• [Passage shown]
*** Block opens ***
Purpose of the Study:

  • To frame prediction and perceptual categorization as an inference problem solved by the brain.
  • To propose a unified framework for understanding perception based on hierarchical dynamical systems and their inversion.
  • To demonstrate the brain's capacity for implementing this model inversion process.

Main Methods:

  • Modeling the world as a hierarchy of dynamical systems encoding causal structure.
  • Equating perception with the optimization or inversion of these internal models.
  • Utilizing a free-energy bound on model evidence for a generic approach to model inversion.
  • Developing hierarchical dynamical models capable of recognizing and predicting sequences of sensory states.

Main Results:

  • The free-energy formulation provides equations for neuronal activity dynamics during recognition.
  • A general hierarchical dynamical model can recognize and predict trajectories of sensory states.
  • The brain possesses the necessary infrastructure to implement this model inversion process.
  • Simulated birds successfully recognized and categorized birdsongs using the proposed framework.

Conclusions:

  • Perception and categorization can be understood as the brain's inference process using hierarchical dynamical models.
  • Free-energy minimization offers a principled approach to understanding neuronal dynamics in recognition and prediction.
  • This framework provides a biologically plausible mechanism for how the brain learns and interacts with its environment.
*** Block closes ***
• [What to work on]
1 – In the study summary, what did simulated birds successfully recognize and categorize?
2 – Print the stretch of the study summary from "Purpose of the" through "these internal models.".
Rely only on the study summary above.

• [Dataset excerpts]
*** Block opens ***
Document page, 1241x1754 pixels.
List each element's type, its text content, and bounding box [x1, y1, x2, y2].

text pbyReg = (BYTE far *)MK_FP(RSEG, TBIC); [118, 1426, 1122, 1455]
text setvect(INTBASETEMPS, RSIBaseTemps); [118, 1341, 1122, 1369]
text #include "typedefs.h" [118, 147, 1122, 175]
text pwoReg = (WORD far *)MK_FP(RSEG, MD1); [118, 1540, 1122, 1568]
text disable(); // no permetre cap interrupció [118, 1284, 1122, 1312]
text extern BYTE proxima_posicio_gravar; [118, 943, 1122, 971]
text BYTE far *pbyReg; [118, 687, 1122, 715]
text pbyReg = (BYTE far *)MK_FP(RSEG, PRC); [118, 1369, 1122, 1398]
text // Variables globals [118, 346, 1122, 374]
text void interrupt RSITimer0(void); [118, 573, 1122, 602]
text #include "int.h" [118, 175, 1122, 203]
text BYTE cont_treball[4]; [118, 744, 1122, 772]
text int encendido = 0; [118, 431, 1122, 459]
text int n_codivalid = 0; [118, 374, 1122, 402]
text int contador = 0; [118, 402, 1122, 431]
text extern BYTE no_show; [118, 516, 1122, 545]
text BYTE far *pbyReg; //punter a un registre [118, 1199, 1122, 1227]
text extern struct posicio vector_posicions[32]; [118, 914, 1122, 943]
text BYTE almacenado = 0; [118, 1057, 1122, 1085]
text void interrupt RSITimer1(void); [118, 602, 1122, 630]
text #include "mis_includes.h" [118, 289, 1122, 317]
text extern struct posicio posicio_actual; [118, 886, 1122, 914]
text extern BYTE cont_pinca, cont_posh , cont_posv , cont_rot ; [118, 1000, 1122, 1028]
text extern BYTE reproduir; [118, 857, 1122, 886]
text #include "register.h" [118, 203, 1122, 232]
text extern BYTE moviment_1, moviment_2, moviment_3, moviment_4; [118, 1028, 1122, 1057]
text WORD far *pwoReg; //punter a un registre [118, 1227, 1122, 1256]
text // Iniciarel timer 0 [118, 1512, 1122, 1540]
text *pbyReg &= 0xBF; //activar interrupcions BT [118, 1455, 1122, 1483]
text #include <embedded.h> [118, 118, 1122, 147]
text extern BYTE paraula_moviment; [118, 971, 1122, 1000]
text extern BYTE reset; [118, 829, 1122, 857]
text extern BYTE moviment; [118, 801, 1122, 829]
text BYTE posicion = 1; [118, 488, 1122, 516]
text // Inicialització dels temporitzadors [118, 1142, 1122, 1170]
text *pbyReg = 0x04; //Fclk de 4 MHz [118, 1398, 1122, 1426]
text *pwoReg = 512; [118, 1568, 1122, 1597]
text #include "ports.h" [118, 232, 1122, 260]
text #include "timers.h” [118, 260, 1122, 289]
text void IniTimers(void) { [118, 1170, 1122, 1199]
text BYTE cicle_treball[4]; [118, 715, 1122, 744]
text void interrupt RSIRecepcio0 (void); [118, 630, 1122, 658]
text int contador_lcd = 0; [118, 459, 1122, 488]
*** Block closes ***
• [Responses for each task]
1 – Birdsongs.

2 –
Purpose of the Study:

  • To frame prediction and perceptual categorization as an inference problem solved by the brain.
  • To propose a unified framework for understanding perception based on hierarchical dynamical systems and their inversion.
  • To demonstrate the brain's capacity for implementing this model inversion process.

Main Methods:

  • Modeling the world as a hierarchy of dynamical systems encoding causal structure.
  • Equating perception with the optimization or inversion of these internal models.